A filter is a step in the search process that takes the current scope and parameters and returns an altered scope. We recommend keeping each filter as simple as possible - it should only have one responsibility. This way you can easily see every step the searcher takes to get to its outcome as well as defining behaviors that should be tested.

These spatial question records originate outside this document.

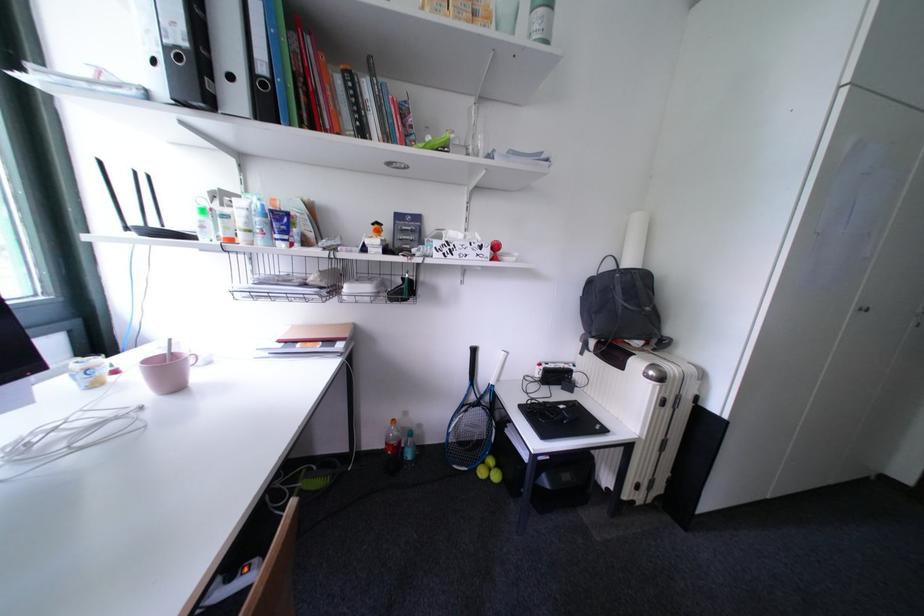
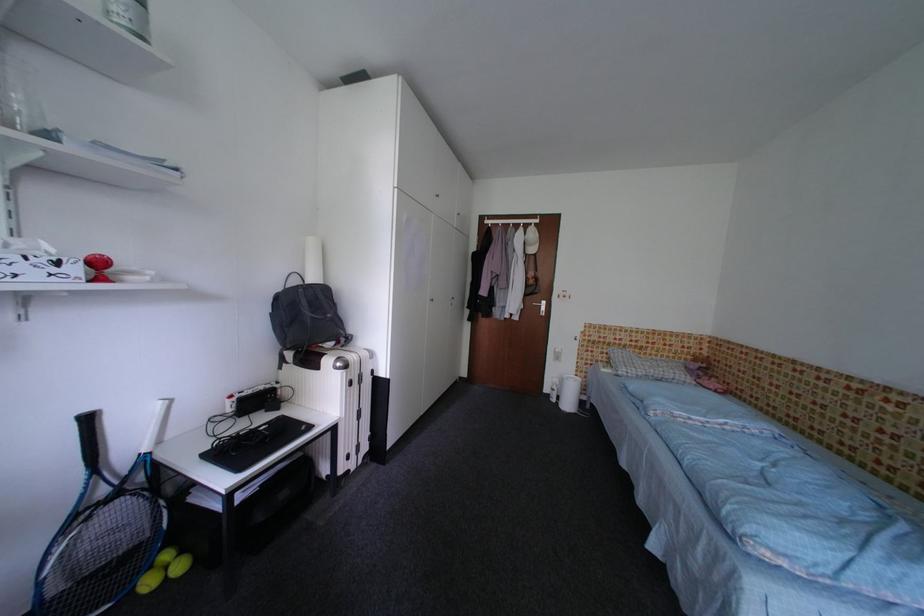
The point at (494, 254) is marked in the first image. Where is the corresponding point in the second image?

(83, 272)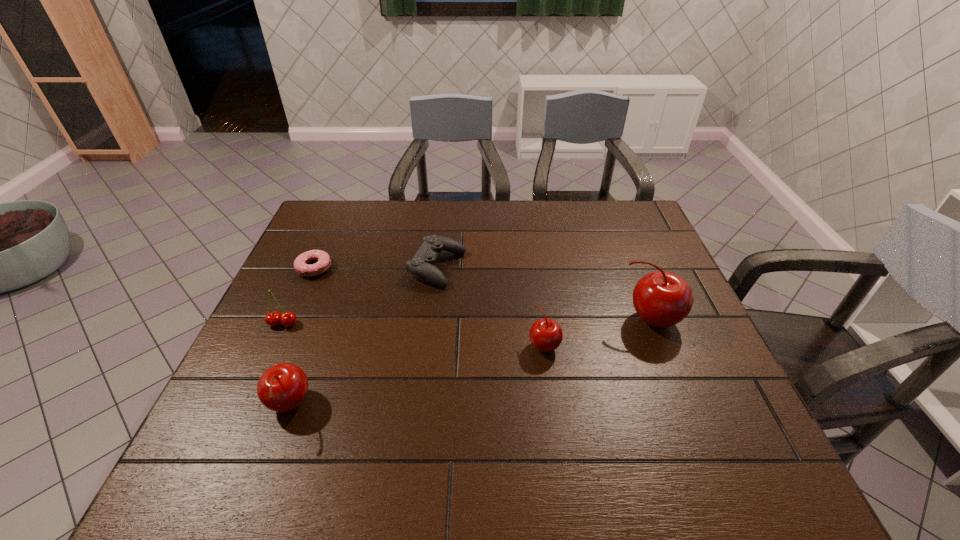
At what (x,y) coordinates should I click in order to perform the action: click on free space located 0.120m on the left of the third cherry from left to right. Please return your answer as a coordinate pair (x, y). The image size is (960, 540). Looking at the image, I should click on (479, 345).

The image size is (960, 540). I want to click on vacant space located 0.390m on the back of the rightmost object, so click(x=611, y=221).

This screenshot has height=540, width=960. What are the coordinates of `vacant region located 0.070m on the left of the control` in the screenshot? It's located at click(386, 268).

The width and height of the screenshot is (960, 540). What are the coordinates of `vacant region located on the front of the doughnut` in the screenshot? It's located at (302, 296).

Where is `vacant space situated 0.160m with the stems of the leftmost cherry pointing upwards`? Image resolution: width=960 pixels, height=540 pixels. vacant space situated 0.160m with the stems of the leftmost cherry pointing upwards is located at coordinates (256, 383).

The height and width of the screenshot is (540, 960). Identify the location of object that is at the near edge. (283, 387).

Where is `doughnut present at the left edge`? doughnut present at the left edge is located at coordinates (301, 264).

Where is `object located at the right edge`? object located at the right edge is located at coordinates (661, 299).

I want to click on object that is at the near left corner, so click(x=283, y=387).

Locate an element on the screen. free space at the far edge is located at coordinates (484, 214).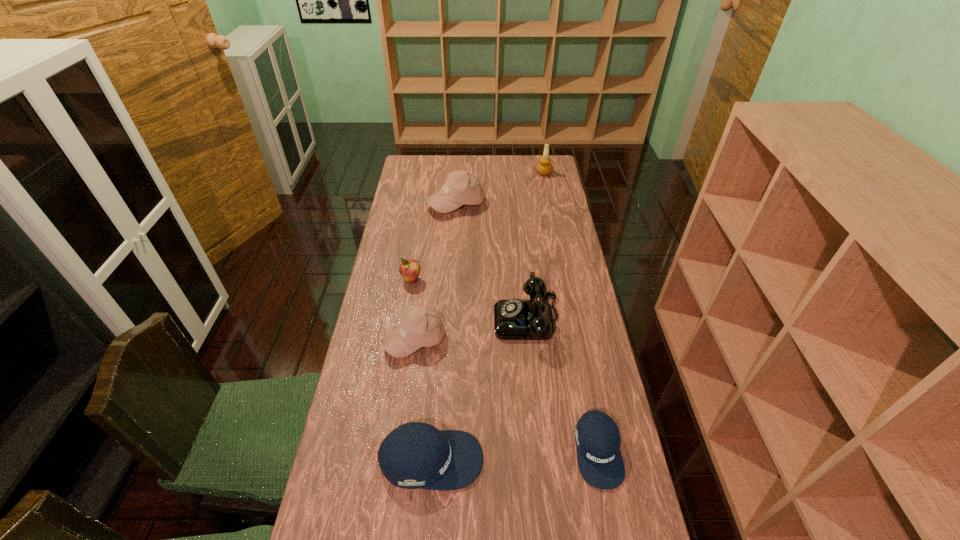
Identify the location of object that is at the far edge. (544, 167).

Find the location of a particular element. apple at the left edge is located at coordinates (409, 269).

Locate an element on the screen. The image size is (960, 540). candle_holder that is at the right edge is located at coordinates (544, 167).

Where is `telephone present at the right edge`? telephone present at the right edge is located at coordinates (514, 319).

This screenshot has width=960, height=540. What are the coordinates of `baseball cap that is at the right edge` in the screenshot? It's located at (597, 437).

Where is `object that is at the far right corner`? object that is at the far right corner is located at coordinates (544, 167).

In order to click on vacant region at the far edge in this screenshot , I will do `click(478, 170)`.

Where is `free space at the left edge`? Image resolution: width=960 pixels, height=540 pixels. free space at the left edge is located at coordinates (369, 498).

You are a GUI agent. You are given a task and a screenshot of the screen. Output one action in this format:
    pyautogui.click(x=<x>, y=<y>)
    Task: Click on the vacant space at the right edge
    
    Given the screenshot: What is the action you would take?
    pyautogui.click(x=565, y=398)

In order to click on vacant space at the far left corner of the desktop in this screenshot , I will do `click(404, 165)`.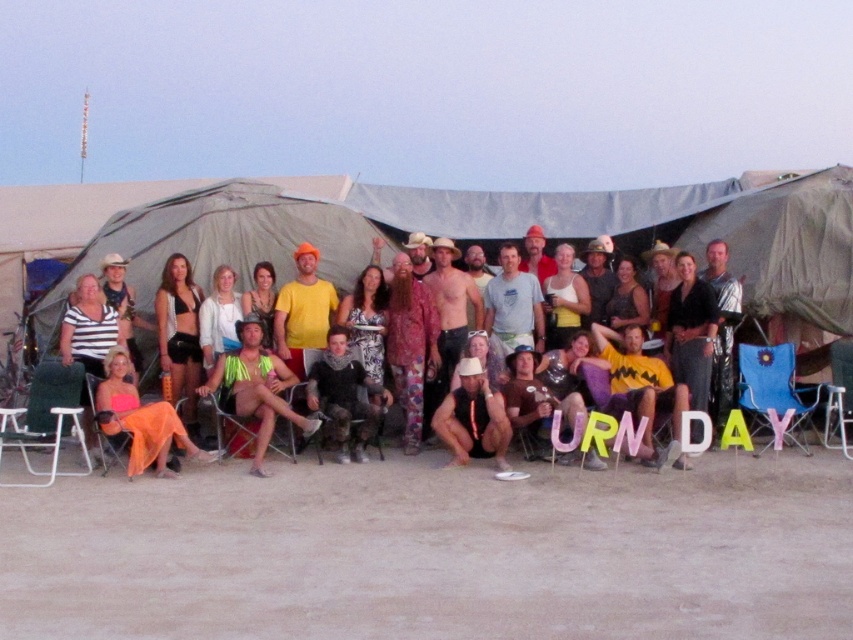
Question: Is green canvas tent at center smaller than matte black shirt at center?

Choices:
 (A) no
 (B) yes

Answer: (A)

Question: Does smooth sand at lower center lie behind neon green fabric at center?

Choices:
 (A) no
 (B) yes

Answer: (A)

Question: Which of the following is the closest to the observer?

Choices:
 (A) (583, 372)
 (B) (763, 365)
 (C) (183, 408)
 (D) (376, 397)

Answer: (D)

Question: Which point is closer to the camera?

Choices:
 (A) flannel shirt at center
 (B) blue fabric beach chair at lower right

Answer: (A)

Question: Which of the following is the farthest from the observer?

Choices:
 (A) neon green fabric at center
 (B) green fabric beach chair at lower left

Answer: (A)

Question: Does smooth sand at lower center have a lesser width compared to flannel shirt at center?

Choices:
 (A) yes
 (B) no

Answer: (B)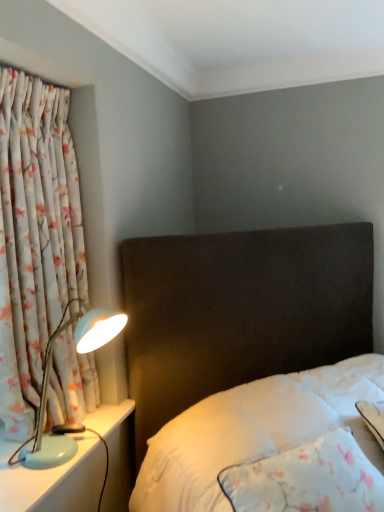
Question: Would you say light blue plastic lamp at left is part of floral fabric curtain at left's contents?

Choices:
 (A) yes
 (B) no

Answer: (A)

Question: Is floral fabric curtain at left oriented towards light blue plastic lamp at left?

Choices:
 (A) yes
 (B) no

Answer: (A)

Question: Are floral fabric curtain at left and light blue plastic lamp at left beside each other?

Choices:
 (A) no
 (B) yes

Answer: (A)

Question: Is floral fabric curtain at left at the left side of light blue plastic lamp at left?

Choices:
 (A) yes
 (B) no

Answer: (A)

Question: Considering the relative positions of floral fabric curtain at left and light blue plastic lamp at left in the image provided, is floral fabric curtain at left in front of light blue plastic lamp at left?

Choices:
 (A) yes
 (B) no

Answer: (A)

Question: Considering the relative sizes of floral fabric curtain at left and light blue plastic lamp at left in the image provided, is floral fabric curtain at left taller than light blue plastic lamp at left?

Choices:
 (A) yes
 (B) no

Answer: (A)

Question: Is light blue plastic lamp at left wider than floral fabric curtain at left?

Choices:
 (A) no
 (B) yes

Answer: (B)

Question: Considering the relative sizes of light blue plastic lamp at left and floral fabric curtain at left in the image provided, is light blue plastic lamp at left smaller than floral fabric curtain at left?

Choices:
 (A) no
 (B) yes

Answer: (B)

Question: Is light blue plastic lamp at left oriented away from floral fabric curtain at left?

Choices:
 (A) no
 (B) yes

Answer: (B)

Question: Considering the relative sizes of light blue plastic lamp at left and floral fabric curtain at left in the image provided, is light blue plastic lamp at left thinner than floral fabric curtain at left?

Choices:
 (A) yes
 (B) no

Answer: (B)

Question: Is light blue plastic lamp at left not inside floral fabric curtain at left?

Choices:
 (A) no
 (B) yes

Answer: (A)

Question: From the image's perspective, is light blue plastic lamp at left beneath floral fabric curtain at left?

Choices:
 (A) no
 (B) yes

Answer: (B)

Question: Looking at the image, does light blue plastic lamp at left seem bigger or smaller compared to floral fabric curtain at left?

Choices:
 (A) big
 (B) small

Answer: (B)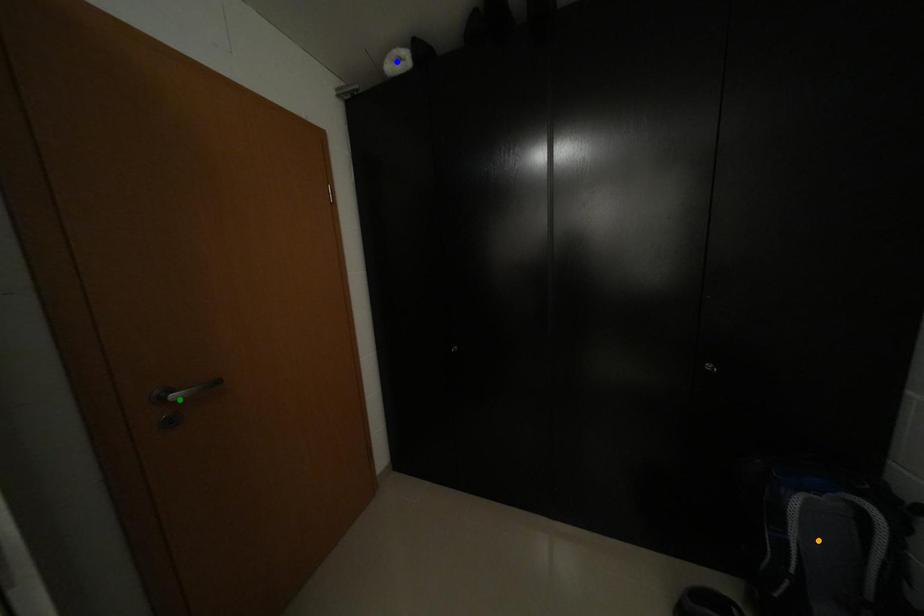
Order these from nearest to farthest:
blue point
orange point
green point

orange point → green point → blue point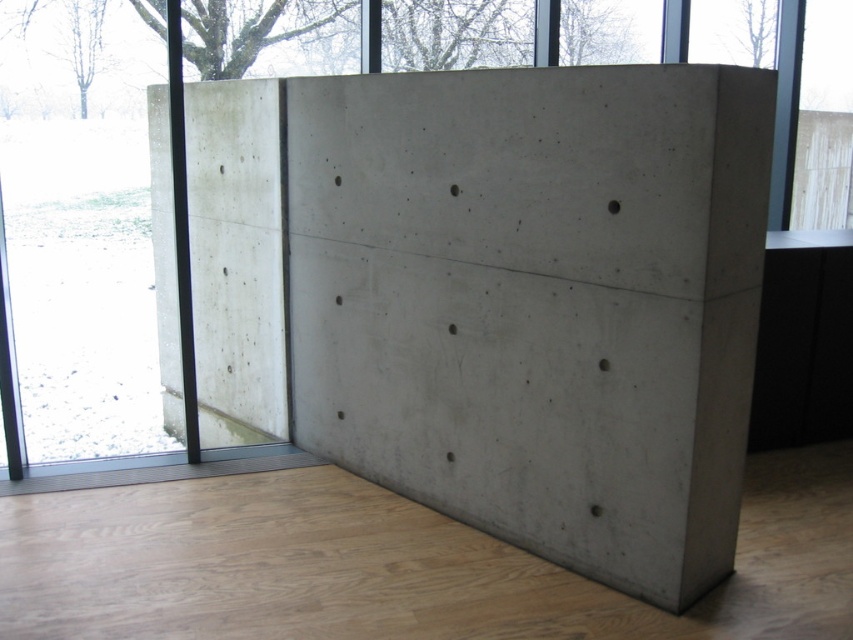
Which is behind, point (560, 465) or point (144, 413)?

The point (144, 413) is behind.

Where is `gray concrete wall at center`? The width and height of the screenshot is (853, 640). gray concrete wall at center is located at coordinates (537, 301).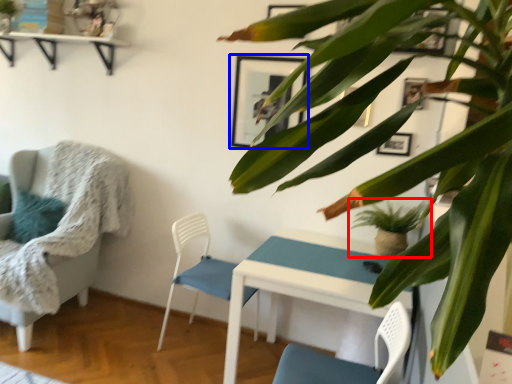
Question: Which object appears closest to the camera in this image, houseplant (highlighted by a red box) or picture frame (highlighted by a blue box)?

Choices:
 (A) houseplant
 (B) picture frame

Answer: (A)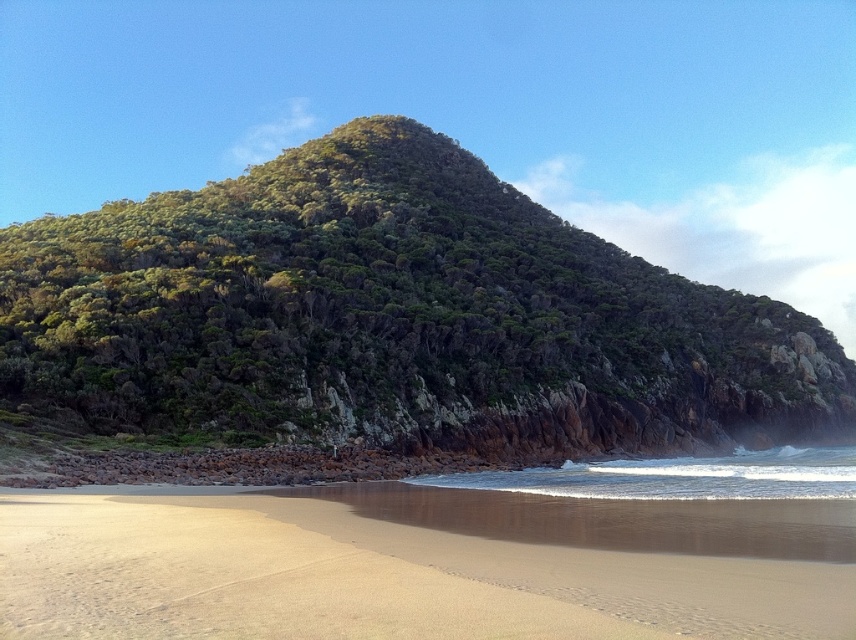
Can you confirm if sandy beach at lower center is smaller than white foamy water at lower center?

Indeed, sandy beach at lower center has a smaller size compared to white foamy water at lower center.

How distant is sandy beach at lower center from white foamy water at lower center?

They are 33.34 meters apart.

Is point (282, 618) farther from camera compared to point (535, 480)?

No, (282, 618) is closer to viewer.

At what (x,y) coordinates should I click in order to perform the action: click on sandy beach at lower center. Please return your answer as a coordinate pair (x, y). The height and width of the screenshot is (640, 856). Looking at the image, I should click on (369, 579).

This screenshot has height=640, width=856. What do you see at coordinates (394, 317) in the screenshot? I see `green rocky cliff at center` at bounding box center [394, 317].

I want to click on green rocky cliff at center, so click(394, 317).

Based on the photo, can you confirm if green rocky cliff at center is positioned to the left of white foamy water at lower center?

Correct, you'll find green rocky cliff at center to the left of white foamy water at lower center.

Who is shorter, green rocky cliff at center or white foamy water at lower center?

white foamy water at lower center

In order to click on green rocky cliff at center in this screenshot , I will do `click(394, 317)`.

In order to click on green rocky cliff at center in this screenshot , I will do `click(394, 317)`.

You can create as many filters as you would like, but it is important to remember that a filter should always return a scope.

class PeopleSearch
  ...

  # query by first_name
  filter do |scope, params|
    scope.where('first_name ilike ?', params[:query])
  end

  # filter to age demographic
  filter do |scope, _params|
    scope.where('age >= 18').where('age <= 34')
  end
end
Conditional Filters

You probably don't want a filter to always run. You can set if and unless procs to check whether or not the filter should run.

class PeopleSearcher
  ...

  # query by first_name
  filter(if: ->(params) { params[:query].present? }) do |scope, params|
    scope.where('first_name ilike ?', params[:query])
  end
end

Setup

Setup is just a filter that runs first - before any other filters. It does not allow for conditionals. We recommend using this block to setup any requirements, tenant scoping, or stuff that just needs to happen first.

class PeopleSearcher
  ...

  setup do |scope, params|
    scope.where(client_id: 1)
  end

  filter do |scope, params|
    ...
  end
end

Casting Booleans

To help with casting boolean params - especially those coming from http params - we've added explicit boolean casting for params. There are parsed and cast in place before any filter. Just pass in an array of the params you would like to have cast.

PeopleSearcher.new.search(red: 'true', blue: 'true', green: nil)

class PeopleSearcher
  booleans :red, :green

  ...

  filter do |scope, params|
    # params => { red: true, blue: 'true', green: false }
    ...
  end
end

PORO

Although our examples so far have used Active Record, you can use SnFoil Searchers with any dataset you need to filter.

class FruitSearcher
  include SnFoil::Searcher

  # always filter out unavailable
  setup do |scope, _params|
    scope.select { |x| x[:available] }
  end

  filter(unless: ->(params) { params[:type].nil? || params[:type].empty? }) do |scope, params|
    scope.select { |x| x[:type] == params[:type] }
  end

  filter(unless: ->(params) { params[:color].nil? || params[:color].empty? }) do |scope, params|
    scope.select { |x| x[:color] == params[:color] }
  end
end

fruits = [
  { name: 'Apple', color: 'red', type: 'pome', available: true },
  { name: 'Rowan', color: 'red', type: 'pome', available: false },
  { name: 'Pear', color: 'green', type: 'pome', available: true },
  { name: 'Grape', color: 'red', type: 'berry', available: true  }
]

FruitSearcher.new(fruits).search( type:'pome')
  #=> [{ name: 'Apple', color: 'red', type: 'pome', available: true }, { name: 'Pear', color: 'green', type: 'pome', available: true }]

Development

After checking out the repo, run bin/setup to install dependencies. Then, run rake spec to run the tests. You can also run bin/console for an interactive prompt that will allow you to experiment.

To install this gem onto your local machine, run bundle exec rake install. To release a new version, update the version number in version.rb, and then run bundle exec rake release, which will create a git tag for the version, push git commits and the created tag, and push the .gem file to rubygems.org.

Contributing

Bug reports and pull requests are welcome on GitHub at https://github.com/limited-effort/snfoil-searcher. This project is intended to be a safe, welcoming space for collaboration, and contributors are expected to adhere to the code of conduct.

License

The gem is available as open source under the terms of the Apache 2 License.

Code of Conduct

Everyone interacting in the Snfoil::Policy project's codebases, issue trackers, chat rooms, and mailing lists is expected to follow the code of conduct.